Dua hari kemudian setelah kejadian kecelakaan itu, tangan Kara belum sembuh bahkan tangannya menggantung didepan dadanya menggunakan alat yang dipasang oleh Nadia dihari sebelumnya, tapi tidak menjadi penghalang untuk bekerja.
Kara sedang sibuk didepan komputernya dengan satu tangan Kara mengerjakan pekerjaannya sampai kegiatannya terhenti ketika seseorang mengetuk pintu ruangannya.
"masuk!" ucap Kara dingin, dan terlihat Febriyan disana menggendong Bagas, Kara pun berdiri menghampiri mereka.
"hei pendekar apa kakimu sudah sembuh.." ucap Kara mencubit pipi Bagas dengan gemas.
"tentu saja.." Febriyan pun mendudukan Bagas ke sofa, Kara menghampirinya.

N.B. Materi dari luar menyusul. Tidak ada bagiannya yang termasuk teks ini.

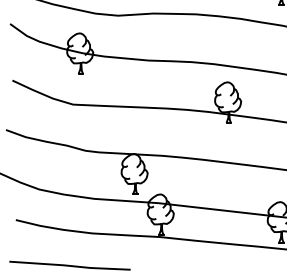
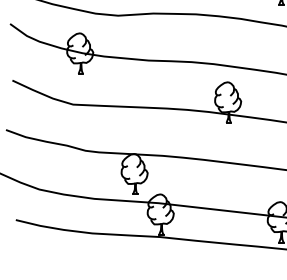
line at (69, 265): present -> none
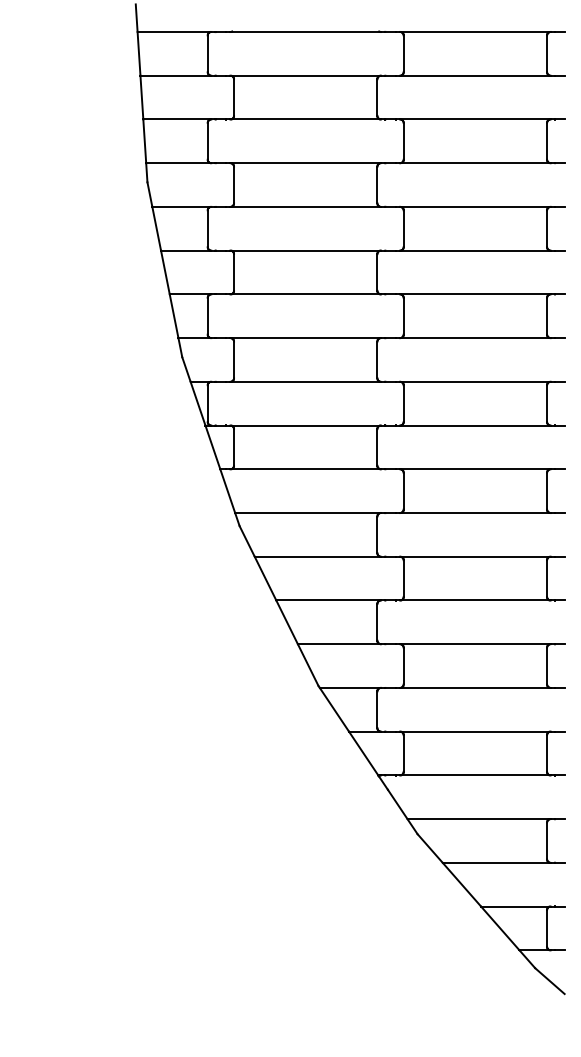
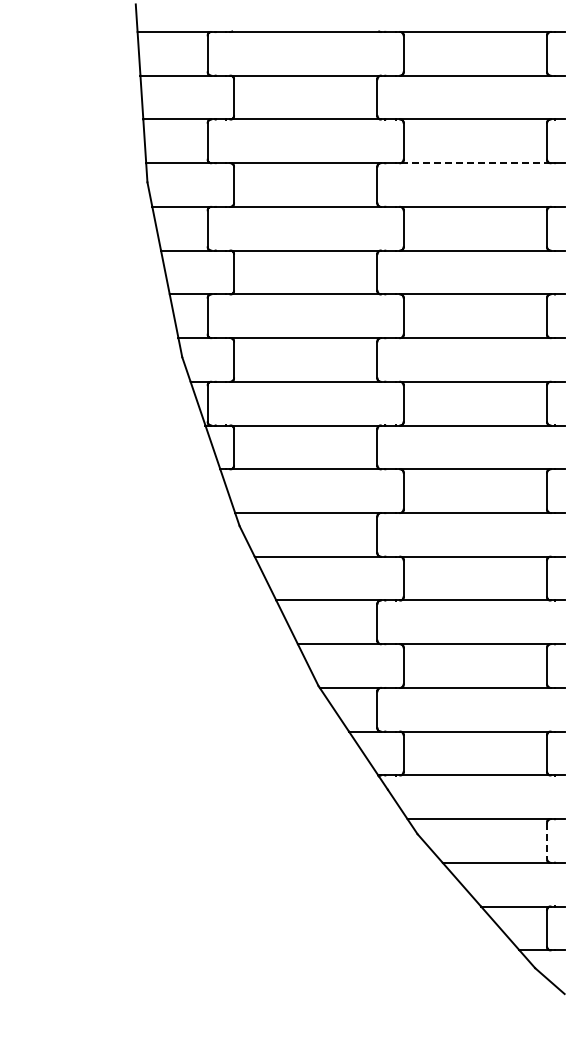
line at (474, 163): solid -> dashed
line at (547, 841): solid -> dashed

"Kara terima kasih.. kalau tidak ada kamu, entah apa yang terjadi padanya.." Kara tersenyum mendengar perkataan Febriyan.
"kenapa harus berterima kasih, dulu kau juga menyelamatkanku, jika tidak aku tidak akan berdiri disini." ucap Kara, Febriyan pun mengingat 5 tahun yang lalu dirinya menyelamatkan Kara yang hendak mati dengan meminum sebuah racun.
"haha kau benar.. Kara?"
"hm..?" jawab Kara yang fokus dengan Bagas.
"apa kau tidak mau menikah kembali?" pertanyaan Febriyan membuat Kara terdiam dan menyunggingkan senyumnya.
"sebaiknya kamu yang harus menikah lagi, untuk bisa mengurus putramu..." Febriyan malah tertawa.
"tidak.. aku hanya mencintai Ina.."
"aku juga, hanya mencintai Angel." sejenak mereka saling pandang dan tertawa renyah.
"om.. ayo kita kelumah satit.." pinta Bagas, Kara pun bingung dengan itu.
"oh iya, Bagas harus mengganti perbannya.. tapi aku ada jam ngajar hari ini!" Febriyan melihat kearah arloji nya, Kara menghela nafas.
"baiklah biar aku saja mengantar nya, dan aku juga akan melepas alat ini, aku benar benar tidak menyukainya." Kara menggendong Bagas dengan lengan yang tidak terluka, Febriyan terkejut dengan itu.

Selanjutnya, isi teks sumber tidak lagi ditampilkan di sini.